Reproduce each of the following entries word for word, keeping every line unchanged.

───── Supplied records ─────

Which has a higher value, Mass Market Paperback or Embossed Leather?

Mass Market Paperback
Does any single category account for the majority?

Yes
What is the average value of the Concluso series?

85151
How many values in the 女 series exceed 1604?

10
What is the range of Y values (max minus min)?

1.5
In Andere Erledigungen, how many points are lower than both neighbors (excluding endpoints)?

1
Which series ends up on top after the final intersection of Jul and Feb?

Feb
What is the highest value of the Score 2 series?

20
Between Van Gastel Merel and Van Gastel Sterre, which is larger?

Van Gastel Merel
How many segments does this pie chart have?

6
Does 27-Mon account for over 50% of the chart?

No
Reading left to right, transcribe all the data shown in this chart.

─────

- **Solution for this exercise**
Which has a higher value, Mass Market Paperback or Embossed Leather?

Mass Market Paperback
Does any single category account for the majority?

Yes
What is the average value of the Concluso series?

85151
How many values in the 女 series exceed 1604?

10
What is the range of Y values (max minus min)?

1.5
In Andere Erledigungen, how many points are lower than both neighbors (excluding endpoints)?

1
Which series ends up on top after the final intersection of Jul and Feb?

Feb
What is the highest value of the Score 2 series?

20
Between Van Gastel Merel and Van Gastel Sterre, which is larger?

Van Gastel Merel
How many segments does this pie chart have?

6
Does 27-Mon account for over 50% of the chart?

No
Reading left to right, transcribe all the data shown in this chart.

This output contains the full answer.